Trichoderma virens produces viridin/viridiol, heptelidic (koningic) acid, several volatile sesquiterpenes and gliotoxin (Q strains) or gliovirin (P strains). We earlier reported that deletion of the terpene cyclase vir4 and a glyceraldehyde-3-phosphate dehydrogenase (GAPDH, designated as vGPD) associated with the “vir” cluster abrogated the biosynthesis of several volatile sesquiterpene metabolites. Here we show that, the deletion of this GAPDH also impairs the biosynthesis of heptelidic acid (a non-volatile sesquiterpene), viridin (steroid) and gliovirin (non-ribosomal peptide), indicating regulation of non-volatile metabolite biosynthesis by this GAPDH that is associated with a secondary metabolism gene cluster. To gain further insights into the details of this novel form of regulation, we identified the terpene cyclase gene responsible for heptelidic acid biosynthesis (hereafter designated as has1) and prove that the expression of this gene is regulated by vGPD. Interestingly, deletion of has1 impaired biosynthesis of heptelidic acid (HA), viridin and gliovirin, but not of volatile sesquiterpenes. Deletion of the vir cluster associated terpene cyclase gene (vir4), located next to the vGPD gene, did not impair biosynthesis of HA, viridin or gliovirin. We thus unveil a novel circuitry of regulation of secondary metabolism where an HA-tolerant GAPDH isoform (vGPD) regulates HA biosynthesis through the transcriptional regulation of the HA-synthase gene (which is not part of the “vir” cluster). Interestingly, impairment of HA biosynthesis leads to the down-regulation of biosynthesis of other non-volatile secondary metabolites, but not of volatile secondary metabolites. We thus provide evidence that the “vir” cluster associated, HA-tolerant GAPDH in T. virens participates in the biosynthesis of volatile sesquiterpenes as a biosynthetic enzyme, and regulates the production of non-volatile metabolites via regulation of HA biosynthesis. The orthologue of the “vir” cluster in Aspergillus oryzae was earlier reported to synthesize HA by another group. Our study thus proves that the same gene cluster can code for unrelated metabolites in different species.

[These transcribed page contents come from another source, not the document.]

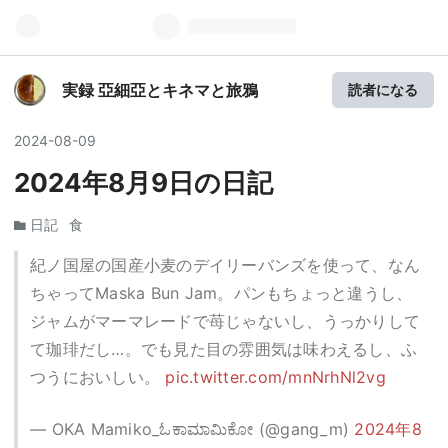
実録 亞細亞とキネマと旅鴉
読者になる
2024
-
08
-
09
2024年8月9日の日記
日記
食
紀ノ国屋の国産小麦のデイリーバンズを使って、なん
ちゃってMaska Bun Jam。パンもちょっと違うし、
ジャムがマーマレードで苺じゃないし、うっかりして
て珈琲だし…。でも見た目の雰囲気は味わえるし、ふ
つうにおいしい。
pic.twitter.com/mnNrhNl2vg
— OKA Mamiko_ಓಕಾಮಾಮಿಕೋ (@gang_m)
2024年8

Trichoderma virens产生 viridin/viridiol、heptelidic (koningic) 酸、几种挥发性倍半萜烯和胶质毒素（Q 菌株）或胶质病毒素（P 菌株）。我们先前报道，萜环化酶缺失vir4与“关联和甘油醛-3-磷酸脱氢酶（GAPDH，被指定为VGPD）VIR”簇废除了几种挥发性倍半萜代谢物的生物合成。在这里，我们表明，该 GAPDH 的缺失也会损害庚烷酸（一种非挥发性倍半萜烯）、绿色素（类固醇）和胶质病毒素（非核糖体肽）的生物合成，表明该 GAPDH 对非挥发性代谢物生物合成的调节与次级代谢基因簇相关。为了进一步了解这种新型调控形式的细节，我们鉴定了负责庚烯酸生物合成的萜烯环化酶基因（以下称为has1）并证明该基因的表达受 vGPD 调控。有趣的是，删除has1庚酸 (HA)、绿色素和胶质病毒素的生物合成受损，但挥发性倍半萜烯的生物合成不受影响。位于vGPD基因旁边的vir簇相关萜烯环化酶基因 ( vir4 ) 的缺失不会损害 HA、viridin 或 gliovirin 的生物合成。因此，我们揭示了一种新的次级代谢调节回路，其中耐 HA 的 GAPDH 同种型 (vGPD) 通过 HA 合酶基因（它不是“ vir ”簇的一部分）的转录调节来调节 HA 生物合成。有趣的是，HA 生物合成的受损导致其他非挥发性次级代谢物的生物合成下调，但不会导致挥发性次级代谢物的生物合成下调。因此，我们提供证据表明“ virT. virens中的簇相关、HA 耐受性 GAPDH作为生物合成酶参与挥发性倍半萜的生物合成，并通过调节 HA 生物合成来调节非挥发性代谢物的产生。另一组早先报道了米曲霉中“ vir ”簇的直向同源物合成HA。因此，我们的研究证明，相同的基因簇可以编码不同物种中不相关的代谢物。